After 55 years of practice, the aging doctor was able to secure a position at a center for the mentally disabled. Unfortunately, only eight days later, the man was fired from his position. The issue was brought before a jury, where the details of the case were examined.

According to the man’s lawyer, the doctor was asked age-related questions during his interview for the position. Once hired, he was given a salary of $105,000, but court documents state the pay scale for the job was between $162,843 and $231,608.

Furthermore, once the doctor began his job, he was reportedly subjected to “discriminatory treatment and harassment” due to his age and received inadequate training for the job. As he worked, he was denied at least one of his job responsibilities and his hours and pay were reduced. Finally, just a week later, he was terminated.

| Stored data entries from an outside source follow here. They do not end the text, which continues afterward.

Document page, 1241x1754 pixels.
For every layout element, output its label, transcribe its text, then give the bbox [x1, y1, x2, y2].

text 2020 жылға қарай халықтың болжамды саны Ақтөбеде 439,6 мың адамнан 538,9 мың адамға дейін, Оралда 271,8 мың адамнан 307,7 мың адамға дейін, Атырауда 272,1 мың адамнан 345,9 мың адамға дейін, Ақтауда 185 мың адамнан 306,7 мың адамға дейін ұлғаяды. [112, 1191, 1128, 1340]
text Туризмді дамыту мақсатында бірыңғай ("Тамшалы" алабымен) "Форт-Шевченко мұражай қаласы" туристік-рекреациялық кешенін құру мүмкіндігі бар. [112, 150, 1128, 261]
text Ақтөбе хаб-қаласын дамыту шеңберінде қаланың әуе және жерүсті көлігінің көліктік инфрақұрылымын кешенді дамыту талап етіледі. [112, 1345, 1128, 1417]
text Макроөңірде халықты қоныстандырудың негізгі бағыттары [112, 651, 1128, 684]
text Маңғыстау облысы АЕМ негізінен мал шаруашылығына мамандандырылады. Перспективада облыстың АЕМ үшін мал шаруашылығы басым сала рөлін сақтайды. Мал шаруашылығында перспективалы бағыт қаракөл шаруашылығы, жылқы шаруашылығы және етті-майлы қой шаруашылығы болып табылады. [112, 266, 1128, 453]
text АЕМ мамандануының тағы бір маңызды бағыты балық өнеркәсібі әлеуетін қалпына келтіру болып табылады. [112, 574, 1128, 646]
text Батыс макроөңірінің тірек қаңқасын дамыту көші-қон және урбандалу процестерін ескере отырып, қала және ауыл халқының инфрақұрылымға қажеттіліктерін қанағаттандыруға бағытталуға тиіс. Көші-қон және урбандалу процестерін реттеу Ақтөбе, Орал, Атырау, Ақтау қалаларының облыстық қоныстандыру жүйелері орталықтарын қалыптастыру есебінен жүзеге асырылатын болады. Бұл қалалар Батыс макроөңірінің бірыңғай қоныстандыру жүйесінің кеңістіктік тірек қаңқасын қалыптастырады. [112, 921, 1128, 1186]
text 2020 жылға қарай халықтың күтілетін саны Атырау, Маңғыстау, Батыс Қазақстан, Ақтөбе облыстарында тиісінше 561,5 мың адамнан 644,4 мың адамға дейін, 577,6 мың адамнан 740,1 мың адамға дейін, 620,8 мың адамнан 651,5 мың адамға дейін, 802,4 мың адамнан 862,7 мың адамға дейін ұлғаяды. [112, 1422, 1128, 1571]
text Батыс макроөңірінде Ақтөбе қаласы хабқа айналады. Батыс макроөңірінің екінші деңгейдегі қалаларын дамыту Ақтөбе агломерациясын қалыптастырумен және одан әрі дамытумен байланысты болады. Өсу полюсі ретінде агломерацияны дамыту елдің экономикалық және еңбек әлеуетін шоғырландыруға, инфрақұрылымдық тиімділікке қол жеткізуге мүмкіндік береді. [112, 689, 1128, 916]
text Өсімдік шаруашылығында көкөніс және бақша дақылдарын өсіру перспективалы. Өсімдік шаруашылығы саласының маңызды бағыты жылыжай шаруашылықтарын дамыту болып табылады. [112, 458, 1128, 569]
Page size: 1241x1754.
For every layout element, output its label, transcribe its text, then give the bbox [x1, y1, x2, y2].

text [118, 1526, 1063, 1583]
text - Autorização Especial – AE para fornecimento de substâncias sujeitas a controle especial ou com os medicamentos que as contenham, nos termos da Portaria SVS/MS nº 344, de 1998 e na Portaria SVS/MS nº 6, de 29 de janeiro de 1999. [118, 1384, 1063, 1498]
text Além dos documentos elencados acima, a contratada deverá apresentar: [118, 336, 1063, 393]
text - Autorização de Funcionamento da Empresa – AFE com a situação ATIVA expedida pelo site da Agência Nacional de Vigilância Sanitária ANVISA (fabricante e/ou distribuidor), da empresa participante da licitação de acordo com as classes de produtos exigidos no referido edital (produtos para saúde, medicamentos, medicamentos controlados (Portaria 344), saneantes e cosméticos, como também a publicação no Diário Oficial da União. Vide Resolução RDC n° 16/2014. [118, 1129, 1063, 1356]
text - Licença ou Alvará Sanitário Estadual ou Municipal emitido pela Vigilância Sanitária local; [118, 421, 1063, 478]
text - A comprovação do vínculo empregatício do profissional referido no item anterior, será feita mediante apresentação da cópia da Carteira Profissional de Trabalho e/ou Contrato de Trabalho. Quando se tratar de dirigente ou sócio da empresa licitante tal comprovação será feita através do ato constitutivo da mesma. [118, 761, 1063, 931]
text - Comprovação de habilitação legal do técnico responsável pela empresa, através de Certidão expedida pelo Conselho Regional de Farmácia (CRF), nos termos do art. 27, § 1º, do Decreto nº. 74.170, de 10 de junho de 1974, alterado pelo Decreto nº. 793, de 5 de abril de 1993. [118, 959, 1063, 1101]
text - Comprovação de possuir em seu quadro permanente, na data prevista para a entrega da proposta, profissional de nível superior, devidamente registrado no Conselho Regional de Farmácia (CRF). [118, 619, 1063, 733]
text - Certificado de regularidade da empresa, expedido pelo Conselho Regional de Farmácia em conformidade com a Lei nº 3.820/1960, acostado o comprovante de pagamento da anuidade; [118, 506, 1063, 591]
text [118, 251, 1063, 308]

After reviewing all the facts of the case, a county jury awarded the man a total of $340,000. Of that, $140,000 was in lost wages and an addition $200,000 was for past and future emotional distress. According the man’s lawyer, being fired was a huge blow for the 55-year veteran, causing him to suffer significant depression.

Although some employers may view older workers as liabilities, there are laws, such as the Age Discrimination in Employment Act of 1967, that are set up to protect workers against this type of discrimination. In Minnesota, the Minnesota Human Rights Act makes it illegal for employers to discriminate based on age when it comes to employment practices.